Tajo JDBC Driver

Apache Tajo™ provides JDBC driver which enables Java applciations to easily access Apache Tajo in a RDBMS-like manner. In this section, we explain how to get JDBC driver and an example code.

How to get JDBC driver

From Binary Distribution

Tajo binary distribution provides JDBC jar file and its dependent JAR files. Those files are located in ${TAJO_HOME}/share/jdbc-dist/.

From Building Source Code

You can build Tajo from the source code and then get JAR files as follows:

$ tar xzvf tajo-x.y.z-src.tar.gz
$ mvn clean package -DskipTests -Pdist -Dtar
$ ls -l tajo-dist/target/tajo-x.y.z/share/jdbc-dist

Setting the CLASSPATH

In order to use the JDBC driver, you should set the jar files included in tajo-dist/target/tajo-x.y.z/share/jdbc-dist to your CLASSPATH. In addition, you should add hadoop clsspath into your CLASSPATH. So, CLASSPATH will be set as follows:

CLASSPATH=path/to/tajo-jdbc/*:path/to/tajo-site.xml:path/to/core-site.xml:path/to/hdfs-site.xml

Note

You must add the locations which include Tajo config files (i.e., tajo-site.xml) and Hadoop config files (i.e., core-site.xml and hdfs-site.xml) to your CLASSPATH.

An Example JDBC Client

The JDBC driver class name is org.apache.tajo.jdbc.TajoDriver. You can get the driver Class.forName("org.apache.tajo.jdbc.TajoDriver"). The connection url should be jdbc:tajo://<TajoMaster hostname>:<TajoMaster client rpc port>/<database name>. The default TajoMaster client rpc port is 26002. If you want to change the listening port, please refer Cluster Service Configuration Defaults.

Note

Currently, Tajo does not support the concept of database and namespace. All tables are contained in default database.
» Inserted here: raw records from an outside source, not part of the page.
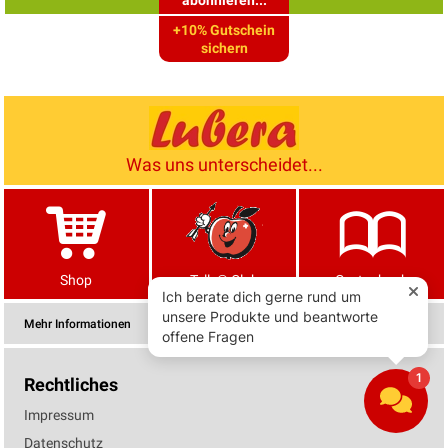
+10% Gutschein
sichern
Was uns unterscheidet...
Shop
Tells® Club
Gartenbuch
Mehr Informationen
Rechtliches
Impressum
Datenschutz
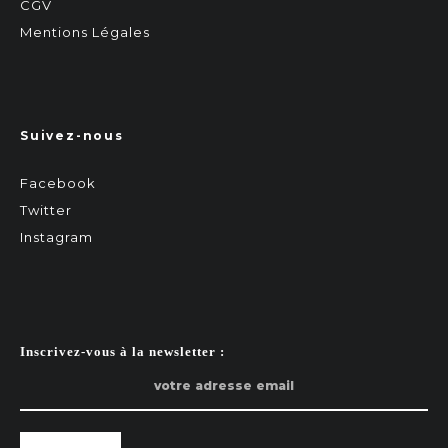
CGV
Mentions Légales
Suivez-nous
Facebook
Twitter
Instagram
Inscrivez-vous à la newsletter :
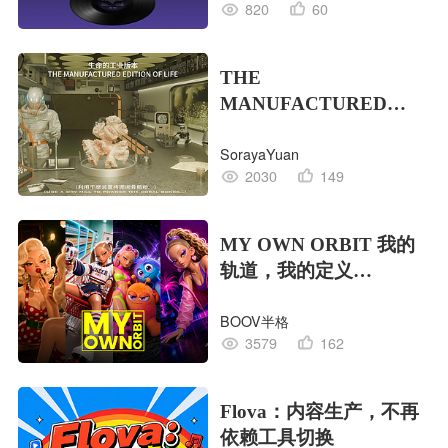
820
60
THE
MANUFACTURED
EDITION OF LIFE生命
SorayaYuan
的工业版本
2030
149
MY OWN ORBIT 我的
轨道，我的定义
#MVLAND嘻哈狂欢派
BOOV半格
对
3579
162
Flova：内容生产，不再
依赖工具切换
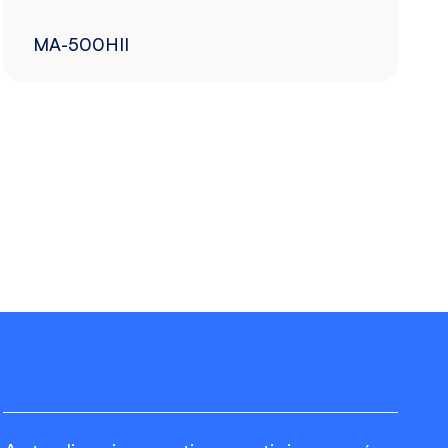
MA-500HII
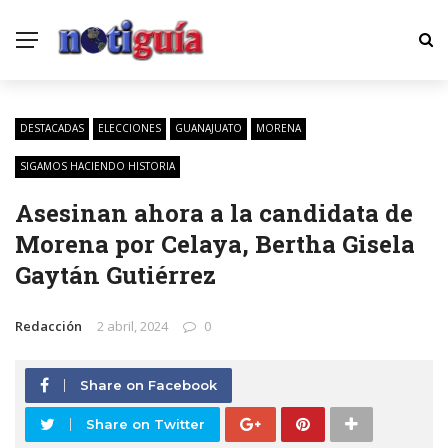
DESTACADAS
ELECCIONES
GUANAJUATO
MORENA
SIGAMOS HACIENDO HISTORIA
Asesinan ahora a la candidata de
Morena por Celaya, Bertha Gisela
Gaytán Gutiérrez
Redacción
2 abril, 2024
0
Share on Facebook
Share on Twitter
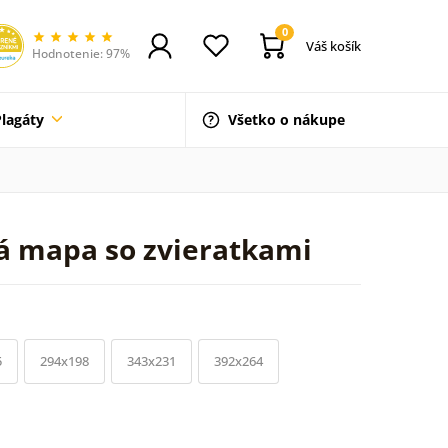
0
Váš košík
Hodnotenie: 97%
Plagáty
Všetko o nákupe
á mapa so zvieratkami
5
294x198
343x231
392x264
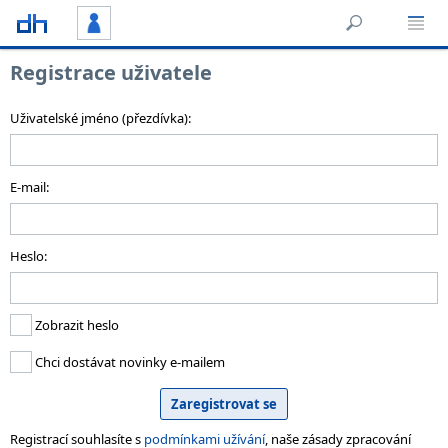
Registrace uživatele
Uživatelské jméno (přezdívka):
E-mail:
Heslo:
Zobrazit heslo
Chci dostávat novinky e-mailem
Registrací souhlasíte s
podmínkami užívání
, naše zásady zpracování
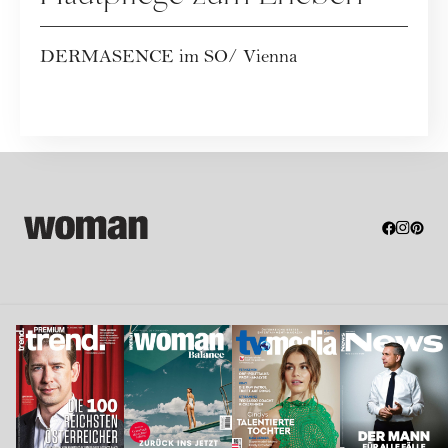
DERMASENCE im SO/ Vienna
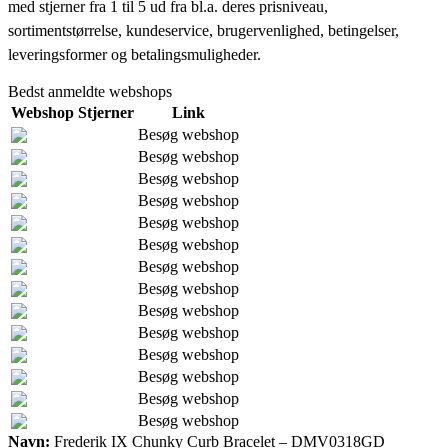
med stjerner fra 1 til 5 ud fra bl.a. deres prisniveau,
sortimentstørrelse, kundeservice, brugervenlighed, betingelser,
leveringsformer og betalingsmuligheder.
Bedst anmeldte webshops
Webshop
Stjerner
Link
Besøg webshop
Besøg webshop
Besøg webshop
Besøg webshop
Besøg webshop
Besøg webshop
Besøg webshop
Besøg webshop
Besøg webshop
Besøg webshop
Besøg webshop
Besøg webshop
Besøg webshop
Besøg webshop
Navn:
Frederik IX Chunky Curb Bracelet – DMV0318GD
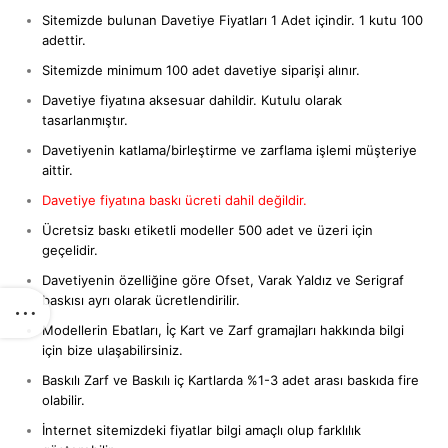
Sitemizde bulunan Davetiye Fiyatları 1 Adet içindir. 1 kutu 100
adettir.
Sitemizde minimum 100 adet davetiye siparişi alınır.
Davetiye fiyatına aksesuar dahildir. Kutulu olarak
tasarlanmıştır.
Davetiyenin katlama/birleştirme ve zarflama işlemi müşteriye
aittir.
Davetiye fiyatına baskı ücreti dahil değildir.
Ücretsiz baskı etiketli modeller 500 adet ve üzeri için
geçelidir.
Davetiyenin özelliğine göre Ofset, Varak Yaldız ve Serigraf
baskısı ayrı olarak ücretlendirilir.
Modellerin Ebatları, İç Kart ve Zarf gramajları hakkında bilgi
için bize ulaşabilirsiniz.
Baskılı Zarf ve Baskılı iç Kartlarda %1-3 adet arası baskıda fire
olabilir.
İnternet sitemizdeki fiyatlar bilgi amaçlı olup farklılık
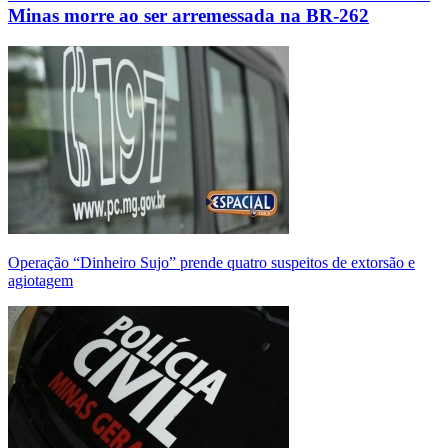
Minas morre ao ser arremessada na BR-262
Operação “Dinheiro Sujo” prende quatro suspeitos de extorsão e
agiotagem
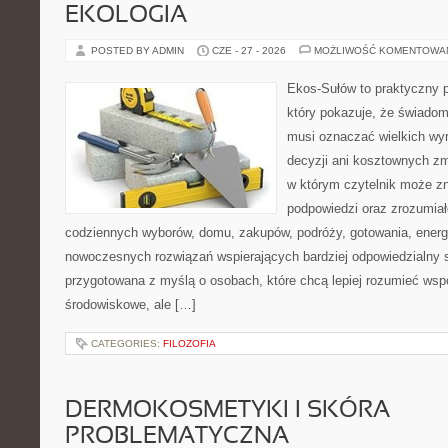
EKOLOGIA
POSTED BY ADMIN
CZE - 27 - 2026
MOŻLIWOŚĆ KOMENTOWA
Ekos-Sułów to praktyczny p
który pokazuje, że świadom
musi oznaczać wielkich wy
decyzji ani kosztownych zm
w którym czytelnik może zn
podpowiedzi oraz zrozumiał
codziennych wyborów, domu, zakupów, podróży, gotowania, energii
nowoczesnych rozwiązań wspierających bardziej odpowiedzialny st
przygotowana z myślą o osobach, które chcą lepiej rozumieć ws
środowiskowe, ale […]
CATEGORIES:
FILOZOFIA
DERMOKOSMETYKI I SKÓRA
PROBLEMATYCZNA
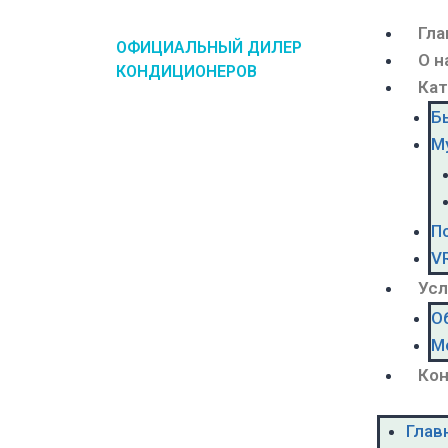
Гла
ОФИЦИАЛЬНЫЙ ДИЛЕР
О н
КОНДИЦИОНЕРОВ
Кат
Б
М
П
V
Усл
О
М
Ко
Глав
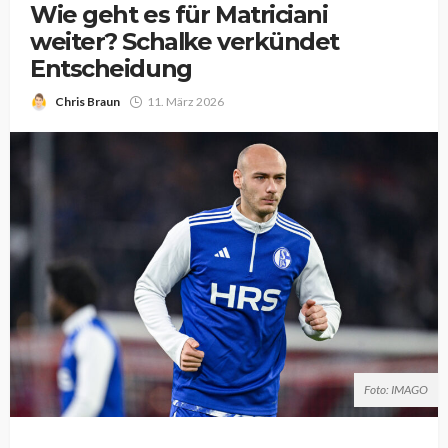
Wie geht es für Matriciani
weiter? Schalke verkündet
Entscheidung
Chris Braun
11. März 2026
Foto: IMAGO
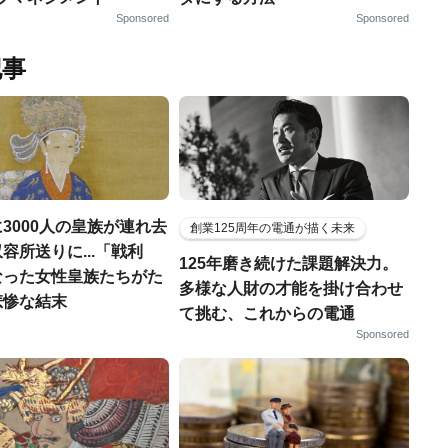
Sponsored
Sponsored
記事
3000人の皇族が連れ去
創業125周年の電通が描く未来
容所送りに...「戦利
125年磨き続けた課題解決力。
なった女性皇族たちがた
多様な人財の才能を掛け合わせ
悲惨な結末
て挑む、これからの電通
Sponsored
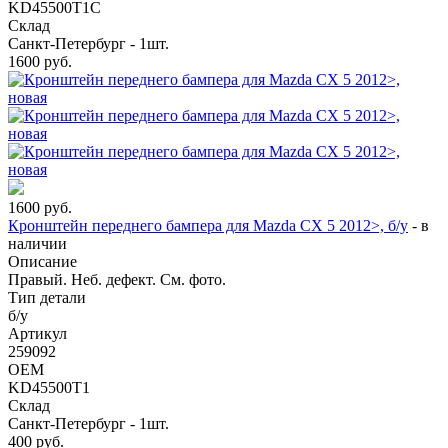
KD45500T1C
Склад
Санкт-Петербург - 1шт.
1600
руб.
1600
руб.
Кронштейн переднего бампера для Mazda CX 5 2012>, б/у
-
в
наличии
Описание
Правый. Неб. дефект. См. фото.
Тип детали
б/у
Артикул
259092
OEM
KD45500T1
Склад
Санкт-Петербург - 1шт.
400
руб.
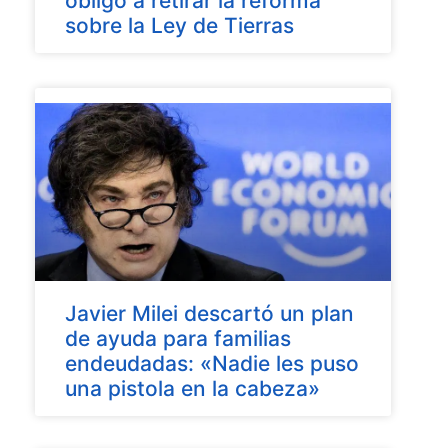
obligó a retirar la reforma
sobre la Ley de Tierras
Javier Milei descartó un plan
de ayuda para familias
endeudadas: «Nadie les puso
una pistola en la cabeza»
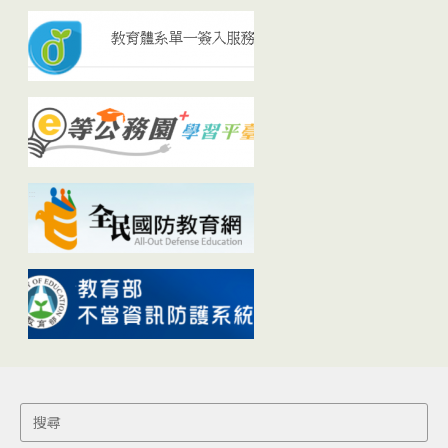
Search
for:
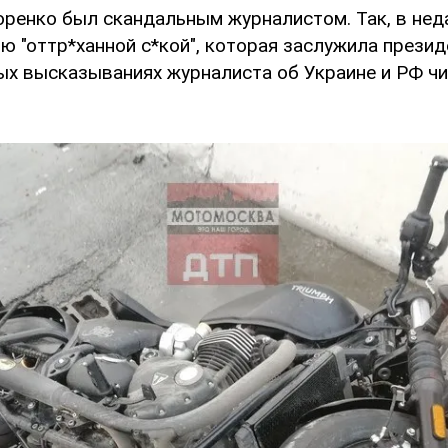
оренко был скандальным журналистом. Так, в не
ю "оттр*ханной с*кой", которая заслужила прези
ных высказываниях журналиста об Украине и РФ чи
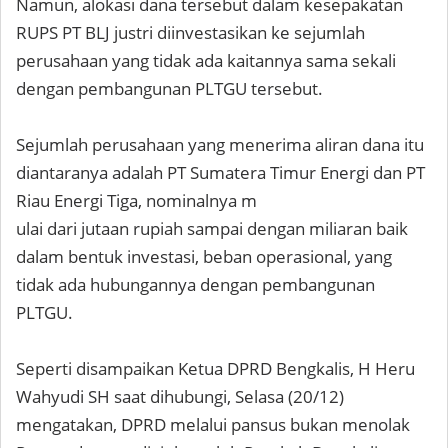
Namun, alokasi dana tersebut dalam kesepakatan
RUPS PT BLJ justri diinvestasikan ke sejumlah
perusahaan yang tidak ada kaitannya sama sekali
dengan pembangunan PLTGU tersebut.
Sejumlah perusahaan yang menerima aliran dana itu
diantaranya adalah PT Sumatera Timur Energi dan PT
Riau Energi Tiga, nominalnya m
ulai dari jutaan rupiah sampai dengan miliaran baik
dalam bentuk investasi, beban operasional, yang
tidak ada hubungannya dengan pembangunan
PLTGU.
Seperti disampaikan Ketua DPRD Bengkalis, H Heru
Wahyudi SH saat dihubungi, Selasa (20/12)
mengatakan, DPRD melalui pansus bukan menolak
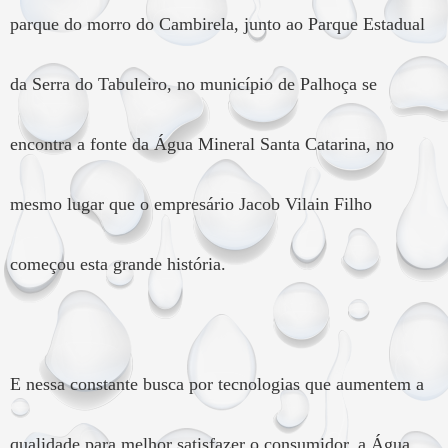
parque do morro do Cambirela, junto ao Parque Estadual
da Serra do Tabuleiro, no município de Palhoça se
encontra a fonte da Água Mineral Santa Catarina, no
mesmo lugar que o empresário Jacob Vilain Filho
começou esta grande história.
E nessa constante busca por tecnologias que aumentem a
qualidade para melhor satisfazer o consumidor, a Água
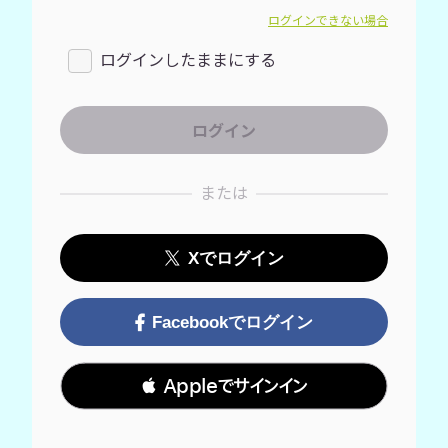
ログインできない場合
ログインしたままにする
または
Xでログイン
Facebookでログイン
 Appleでサインイン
So, you don’t need to specify any database name.

The following shows an example of JDBC Client.

import java.sql.Connection;
import java.sql.ResultSet;
import java.sql.Statement;
import java.sql.DriverManager;

public class TajoJDBCClient {

  ....

  public static void main(String[] args) throws Exception {

    try {
      Class.forName("org.apache.tajo.jdbc.TajoDriver");
    } catch (ClassNotFoundException e) {
      // fill your handling code
    }

    Connection conn = DriverManager.getConnection("jdbc:tajo://127.0.0.1:26002/default");

    Statement stmt = null;
    ResultSet rs = null;
    try {
      stmt = conn.createStatement();
      rs = stmt.executeQuery("select * from table1");
      while (rs.next()) {
        System.out.println(rs.getString(1) + "," + rs.getString(3));
      }
    } finally {
      if (rs != null) rs.close();
      if (stmt != null) stmt.close();
      if (conn != null) conn.close();
    }
  }
}

FAQ

java.nio.channels.UnresolvedAddressException

When retriving the final result, Tajo JDBC Driver tries to access HDFS data nodes. So, the network access between JDBC client and HDFS data nodes must be available. In many cases, a HDFS cluster is built in a private network which use private hostnames. So, the host names must be shared with the JDBC client side.